The Great Salt Lake is one of the largest spreading saltwater lakes in the entire western hemisphere. Stretching for almost 70 miles, this lake is considered to be a great resting spot for ducks looking for shelter and food. Wigeon, pintails, and gadwalls tend to be very fond of the lake and marshes around it.
You’ll be pleased to know, some of the private duck hunting clubs in this area date all the way back to the 1900s.
In recent days, the popularity of these private clubs has reached new heights, pushing the count to almost 30 clubs around the area. So if you’re looking to make some friends or learn a thing or two, these clubs are a great option.
If you don’t fancy the idea of hunting with private clubs, then feel free to go around the lake to pick your desired spot. Alternatively, you could drive by some of the state’s several waterfowl management areas, which are excellent options for hunting in off-seasons.
When it comes to making pit stops while traveling south, ducks love coming to Texas. The state attracts a wide range of waterfowls such as mallards, pintails, Canada geese, and green-winged teal, perplexing you when it comes to choosing a target.
While it’s true that the state of Texas provides you with a large area to choose from, West Texas is considerably wetter than East Texas, which makes it more suitable for ducks seeking shelter.
The Texas Panhandle is a gold mine for duck hunters during rainy seasons. Located in the playa lakes region, the seasonal rainfall adds the right amount of water into these wetlands, drawing a paddling of ducks towards itself.
What makes this area even better is its low density of hunters. Being a sparsely populated area, it is likely that you will get the permission of surrounding landowners to hunt ducks on playas or their private lands.
If you’re living in the northern part of America, you are no stranger to the coastal marshes that lie in South Louisiana.
On an average, around 9 million migrating ducks fly over this alluvial plain! Intercepting this route gives you access to a huge collection of waterfowls. Starting from gadwalls, white-fronted geese, mottled ducks to the usual pintails, and teal, you’ll see them all.
What might surprise you is the abundance of wildlife management areas in the state.
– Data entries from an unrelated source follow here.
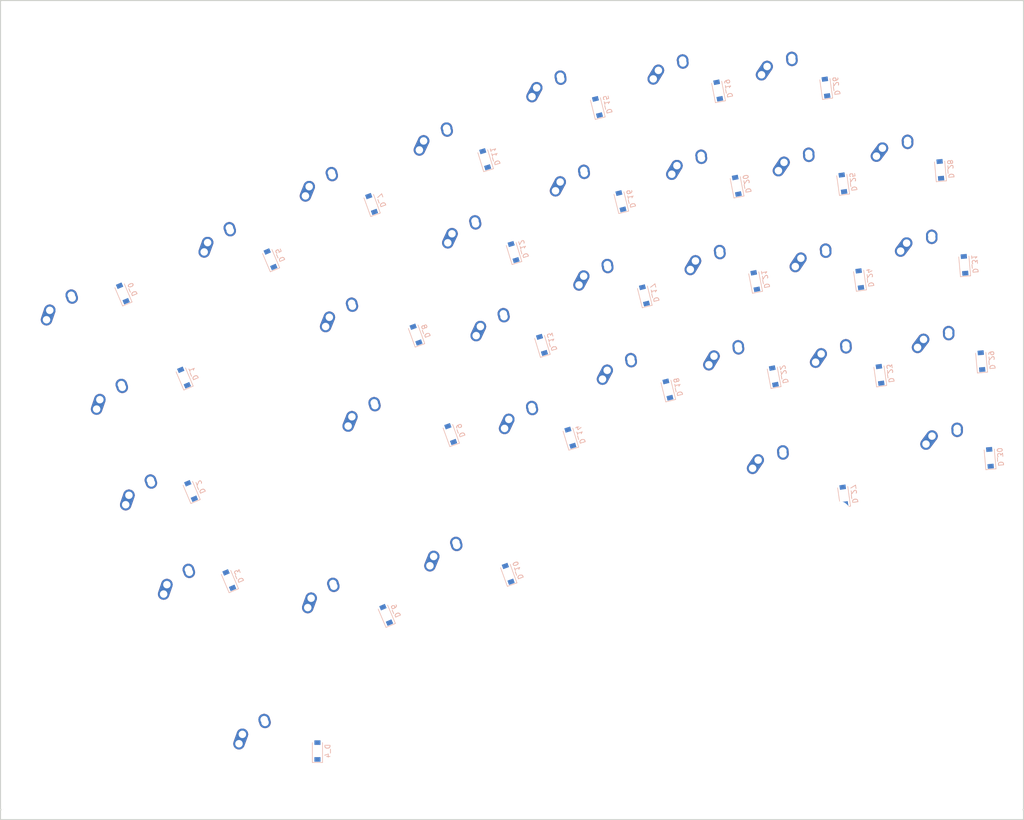
<source format=kicad_pcb>
(kicad_pcb
	(version 20240108)
	(generator "pcbnew")
	(generator_version "8.0")
	(general
		(thickness 1.6)
		(legacy_teardrops no)
	)
	(paper "A2")
	(layers
		(0 "F.Cu" signal)
		(31 "B.Cu" signal)
		(32 "B.Adhes" user "B.Adhesive")
		(33 "F.Adhes" user "F.Adhesive")
		(34 "B.Paste" user)
		(35 "F.Paste" user)
		(36 "B.SilkS" user "B.Silkscreen")
		(37 "F.SilkS" user "F.Silkscreen")
		(38 "B.Mask" user)
		(39 "F.Mask" user)
		(40 "Dwgs.User" user "User.Drawings")
		(41 "Cmts.User" user "User.Comments")
		(42 "Eco1.User" user "User.Eco1")
		(43 "Eco2.User" user "User.Eco2")
		(44 "Edge.Cuts" user)
		(45 "Margin" user)
		(46 "B.CrtYd" user "B.Courtyard")
		(47 "F.CrtYd" user "F.Courtyard")
		(48 "B.Fab" user)
		(49 "F.Fab" user)
	)
	(setup
		(pad_to_mask_clearance 0)
		(allow_soldermask_bridges_in_footprints no)
		(pcbplotparams
			(layerselection 0x00010fc_ffffffff)
			(plot_on_all_layers_selection 0x0000000_00000000)
			(disableapertmacros no)
			(usegerberextensions no)
			(usegerberattributes no)
			(usegerberadvancedattributes no)
			(creategerberjobfile no)
			(dashed_line_dash_ratio 12.000000)
			(dashed_line_gap_ratio 3.000000)
			(svgprecision 4)
			(plotframeref no)
			(viasonmask no)
			(mode 1)
			(useauxorigin no)
			(hpglpennumber 1)
			(hpglpenspeed 20)
			(hpglpendiameter 15.000000)
			(pdf_front_fp_property_popups yes)
			(pdf_back_fp_property_popups yes)
			(dxfpolygonmode yes)
			(dxfimperialunits yes)
			(dxfusepcbnewfont yes)
			(psnegative no)
			(psa4output no)
			(plotreference yes)
			(plotvalue yes)
			(plotfptext yes)
			(plotinvisibletext no)
			(sketchpadsonfab no)
			(subtractmaskfromsilk no)
			(outputformat 1)
			(mirror no)
			(drillshape 1)
			(scaleselection 1)
			(outputdirectory "")
		)
	)
	(net 0 "")
	(net 1 "col0")
	(net 2 "col1")
	(net 3 "col2")
	(net 4 "col3")
	(net 5 "col4")
	(net 6 "col5")
	(net 7 "col6")
	(net 8 "col7")
	(net 9 "row0")
	(net 10 "row1")
	(net 11 "row2")
	(net 12 "row3")
	(net 13 "row4")
	(net 14 "row5")
	(net 15 "Net-(D_0-Pad2)")
	(net 16 "Net-(D_5-Pad2)")
	(net 17 "Net-(D_7-Pad2)")
	(net 18 "Net-(D_11-Pad2)")
	(net 19 "Net-(D_15-Pad2)")
	(net 20 "Net-(D_19-Pad2)")
	(net 21 "Net-(D_26-Pad2)")
	(net 22 "Net-(D_1-Pad2)")
	(net 23 "Net-(D_12-Pad2)")
	(net 24 "Net-(D_16-Pad2)")
	(net 25 "Net-(D_20-Pad2)")
	(net 26 "Net-(D_25-Pad2)")
	(net 27 "Net-(D_28-Pad2)")
	(net 28 "Net-(D_2-Pad2)")
	(net 29 "Net-(D_8-Pad2)")
	(net 30 "Net-(D_13-Pad2)")
	(net 31 "Net-(D_17-Pad2)")
	(net 32 "Net-(D_21-Pad2)")
	(net 33 "Net-(D_24-Pad2)")
	(net 34 "Net-(D_31-Pad2)")
	(net 35 "Net-(D_3-Pad2)")
	(net 36 "Net-(D_9-Pad2)")
	(net 37 "Net-(D_14-Pad2)")
	(net 38 "Net-(D_18-Pad2)")
	(net 39 "Net-(D_22-Pad2)")
	(net 40 "Net-(D_23-Pad2)")
	(net 41 "Net-(D_29-Pad2)")
	(net 42 "Net-(D_4-Pad2)")
	(net 43 "Net-(D_27-Pad2)")
	(net 44 "Net-(D_30-Pad2)")
	(net 45 "Net-(D_6-Pad2)")
	(net 46 "Net-(D_10-Pad2)")
	(footprint "MX_Alps_Hybrid:MX-1U-NoLED" (layer "F.Cu") (at 77.384976 52.672167 20))
	(footprint "MX_Alps_Hybrid:MX-1U-NoLED" (layer "F.Cu") (at 57.557569 63.514107 22))
	(footprint "MX_Alps_Hybrid:MX-1U-NoLED" (layer "F.Cu") (at 193.696477 64.610874 5))
	(footprint "MX_Alps_Hybrid:MX-1U-NoLED" (layer "F.Cu") (at 188.9521 45.975953 5))
	(footprint "MX_Alps_Hybrid:MX-1U-NoLED" (layer "F.Cu") (at 110.810379 80.321433 17))
	(footprint "MX_Alps_Hybrid:MX-1U-NoLED" (layer "F.Cu") (at 152.655007 67.792086 11))
	(footprint "MX_Alps_Hybrid:MX-2.25U-NoLED" (layer "F.Cu") (at 164.770325 107.036318 8))
	(footprint "MX_Alps_Hybrid:MX-1U-NoLED" (layer "F.Cu") (at 166.524446 29.797096 8))
	(footprint "MX_Alps_Hybrid:MX-1U-NoLED" (layer "F.Cu") (at 105.240698 62.103828 17))
	(footprint "MX_Alps_Hybrid:MX-1.25U-NoLED" (layer "F.Cu") (at 64.382249 160.037331 22))
	(footprint "MX_Alps_Hybrid:MX-1U-NoLED" (layer "F.Cu") (at 116.38006 98.539039 17))
	(footprint "MX_Alps_Hybrid:MX-1U-NoLED" (layer "F.Cu") (at 26.644716 76.743148 23))
	(footprint "MX_Alps_Hybrid:MX-1U-NoLED" (layer "F.Cu") (at 99.671017 43.886222 17))
	(footprint "MX_Alps_Hybrid:MX-1U-NoLED" (layer "F.Cu") (at 177.129436 86.205522 8))
	(footprint "MX_Alps_Hybrid:MX-1U-NoLED" (layer "F.Cu") (at 173.152565 67.433612 8))
	(footprint "MX_Alps_Hybrid:MX-1U-NoLED" (layer "F.Cu") (at 121.688703 33.640161 14))
	(footprint "MX_Alps_Hybrid:MX-1U-NoLED" (layer "F.Cu") (at 49.619297 130.581576 23))
	(footprint "MX_Alps_Hybrid:MX-1U-NoLED" (layer "F.Cu") (at 198.677428 102.493401 5))
	(footprint "MX_Alps_Hybrid:MX-1.75U-NoLED" (layer "F.Cu") (at 85.762706 97.836354 20))
	(footprint "MX_Alps_Hybrid:MX-1.25U-NoLED" (layer "F.Cu") (at 36.469394 94.278765 23))
	(footprint "MX_Alps_Hybrid:MX-1U-NoLED" (layer "F.Cu") (at 126.297315 52.124294 14))
	(footprint "MX_Alps_Hybrid:MX-1U-NoLED" (layer "F.Cu") (at 42.175869 113.045959 23))
	(footprint "MX_Alps_Hybrid:MX-1U-NoLED" (layer "F.Cu") (at 197.017111 83.515892 5))
	(footprint "MX_Alps_Hybrid:MX-1U-NoLED" (layer "F.Cu") (at 149.020096 49.092088 11))
	(footprint "MX_Alps_Hybrid:MX-1.25U-NoLED" (layer "F.Cu") (at 101.80319 125.262499 20))
	(footprint "MX_Alps_Hybrid:MX-1.25U-NoLED" (layer "F.Cu") (at 77.868351 133.317931 22))
	(footprint "MX_Alps_Hybrid:MX-1U-NoLED" (layer "F.Cu") (at 130.905927 70.608428 14))
	(footprint "MX_Alps_Hybrid:MX-1U-NoLED" (layer "F.Cu") (at 135.514539 89.092562 14))
	(footprint "MX_Alps_Hybrid:MX-1U-NoLED" (layer "F.Cu") (at 156.289919 86.492084 11))
	(footprint "MX_Alps_Hybrid:MX-1U-NoLED" (layer "F.Cu") (at 145.385185 30.39209 11))
	(footprint "MX_Alps_Hybrid:MX-1U-NoLED" (layer "F.Cu") (at 169.838506 48.615354 8))
	(footprint "MX_Alps_Hybrid:MX-1.5U-NoLED" (layer "F.Cu") (at 81.341258 78.306339 20))
	(footprint "Diode_SMD:D_SOD-123" (layer "B.Cu") (at 185.654436 86.705522 98))
	(footprint "Diode_SMD:D_SOD-123" (layer "B.Cu") (at 207.202428 102.993401 95))
	(footprint "Diode_SMD:D_SOD-123" (layer "B.Cu") (at 85.909976 53.172167 110))
	(footprint "Diode_SMD:D_SOD-123" (layer "B.Cu") (at 181.677565 67.933612 98))
	(footprint "Diode_SMD:D_SOD-123" (layer "B.Cu") (at 75.288499 160.537331 90))
	(footprint "Diode_SMD:D_SOD-123" (layer "B.Cu") (at 37.119716 70.732179 113))
	(footprint "Diode_SMD:D_SOD-123"
		(layer "B.Cu")
		(uuid "543cf889-a3b2-476d-9308-77e15496f976")
		(at 113.765698 62.603828 107)
		(descr "SOD-123")
		(tags "SOD-123")
		(property "Reference" "D_12"
			(at -0.000001 2 107)
			(layer "B.SilkS")
			(uuid "2f7469d8-52a5-4002-8e19-4107a63d31a7")
			(effects
				(font
					(size 1 1)
					(thickness 0.15)
				)
				(justify mirror)
			)
		)
		(property "Value" "D"
			(at 0 -2.1 107)
			(layer "B.Fab")
			(uuid "2abdcd67-3fbd-427d-a6f8-99fa92912b20")
			(effects
				(font
					(size 1 1)
					(thickness 0.15)
				)
				(justify mirror)
			)
		)
		(property "Footprint" ""
			(at 0 0 107)
			(layer "F.Fab")
			(hide yes)
			(uuid "e04317c1-9afa-477a-abae-2e4e2dc069c1")
			(effects
				(font
					(size 1.27 1.27)
					(thickness 0.15)
				)
			)
		)
		(property "Datasheet" ""
			(at 0 0 107)
			(layer "F.Fab")
			(hide yes)
			(uuid "212fef6f-02dc-417c-a80d-53b8ba2f01a2")
			(effects
				(font
					(size 1.27 1.27)
					(thickness 0.15)
				)
			)
		)
		(property "Description" ""
			(at 0 0 107)
			(layer "F.Fab")
			(hide yes)
			(uuid "4227d619-5f0c-42e2-8861-fae38f7d9404")
			(effects
				(font
					(size 1.27 1.27)
					(thickness 0.15)
				)
			)
		)
		(path "/00000000-0000-0000-0000-000000000120")
		(attr smd)
		(fp_line
			(start -2.25 -0.999999)
			(end 1.65 -1)
			(stroke
				(width 0.12)
				(type solid)
			)
			(layer "B.SilkS")
			(uuid "76de8a8d-7b89-4d9e-826b-9c4e71fb9902")
		)
		(fp_line
			(start -2.25 1)
			(end -2.25 -0.999999)
			(stroke
				(width 0.12)
				(type solid)
			)
			(layer "B.SilkS")
			(uuid "828edd9c-cc06-4871-bc4f-243226b5589a")
		)
		(fp_line
			(start -2.25 1)
			(end 1.650001 1)
			(stroke
				(width 0.12)
				(type solid)
			)
			(layer "B.SilkS")
			(uuid "ee05326b-6a9e-4d83-99ba-729a26985c39")
		)
		(fp_line
			(start 2.35 -1.15)
			(end -2.35 -1.15)
			(stroke
				(width 0.05)
				(type solid)
			)
			(layer "B.CrtYd")
			(uuid "29365c6c-3701-43d7-9a4c-563e7fe9d075")
		)
		(fp_line
			(start 2.35 1.15)
			(end 2.35 -1.15)
			(stroke
				(width 0.05)
				(type solid)
			)
			(layer "B.CrtYd")
			(uuid "fe4e6758-3f12-456a-b74c-a51ef282b4b1")
		)
		(fp_line
			(start -2.35 1.15)
			(end -2.35 -1.15)
			(stroke
				(width 0.05)
				(type solid)
			)
			(layer "B.CrtYd")
			(uuid "37910b6c-7350-4d0e-a9c5-71ed3551a04f")
		)
		(fp_line
			(start -2.35 1.15)
			(end 2.35 1.15)
			(stroke
				(width 0.05)
				(type solid)
			)
			(layer "B.CrtYd")
			(uuid "b8ffbb33-e872-4c46-885e-32208a4c48dd")
		)
		(fp_line
			(start 1.4 -0.9)
			(end -1.4 -0.9)
			(stroke
				(width 0.1)
				(type solid)
			)
			(layer "B.Fab")
			(uuid "a32f3658-a5cc-433b-83b2-0a13c77427a6")
		)
		(fp_line
			(start 0.250001 -0.4)
			(end -0.35 0)
			(stroke
				(width 0.1)
				(type solid)
			)
			(layer "B.Fab")
			(uuid "7a1abb0a-329e-481a-953c-eb1b4e13b037")
		)
		(fp_line
			(start -1.4 -0.9)
			(end -1.4 0.9)
			(stroke
				(width 0.1)
				(type solid)
			)
			(layer "B.Fab")
			(uuid "5f9a5ae2-f46f-4fbf-8668-63dca565083d")
		)
		(fp_line
			(start 0.25 0)
			(end 0.75 0)
			(stroke
				(width 0.1)
				(type solid)
			)
			(layer "B.Fab")
			(uuid "fc49e09c-3679-484a-adee-f14ec09d6820")
		)
		(fp_line
			(start -0.35 0)
			(end -0.35 -0.55)
			(stroke
				(width 0.1)
				(type solid)
			)
			(layer "B.Fab")
			(uuid "2a35b745-fd10-4884-ba2a-3172dc3b269e")
		)
		(fp_line
			(start -0.35 0)
			(end 0.25 0.4)
			(stroke
				(width 0.1)
				(type solid)
			)
			(layer "B.Fab")
			(uuid "5952202c-279a-48ca-997b-14b73c2d6ed6")
		)
		(fp_line
			(start -0.35 0)
			(end -0.35 0.55)
			(stroke
				(width 0.1)
				(type solid)
			)
			(layer "B.Fab")
			(uuid "f0b3cef0-7f5a-4c
... [137953 chars truncated]
</source>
Since over 7,500 square miles of Louisiana is water, it is only fitting that the state uses its resources to cater to the millions of migrating birds that come to visit.
If you’re carrying a shallow boat with you, then consider going to the Sabine River Refuge. Being the largest known coastal marsh refuge in America, its network of canals and swamplands attracts diverse waterfowls like a magnet.
In addition, the Bayou State has almost every species of duck that you could imagine flying around it. With the available guide services, it won’t matter if you’re a beginner, everyone can get in on the fun.
5. North Dakota
Similar to Louisiana, the central flyway of the migrating ducks runs right through North Dakota. You will often find yourself in awe, staring at the sky full of ducks and geese.
While the state some great fertile farmlands on the east and rugged hills on the west, the sweet-spot for duck hunters is the central region. Everywhere you go, you are bound to find lakes and ponds surrounded by cattails and reeds. The height of the reeds and the cattails serve as the perfect cover from ducks.
Also, if you are new to the area, you might want to look into maps published by North Dakota Game and Fish. These maps contain detailed locations of lands available to the public for hunting, and the best part is, they are updated annually.
When it comes to the duck hunting game, North Dakota manages to put up quite the competition with other states. If you’re planning on duck hunting during the month of October and November, just know that it can get uncomfortable due to the rising temperatures.
Whether you’re a beginner or a professional, duck hunting can be quite an experience if you know where to hunt. It is always best to pick out areas with a wide variation in species, so you don’t have to travel too much. Hopefully, the states highlighted above will help you plan your next duck hunting trip.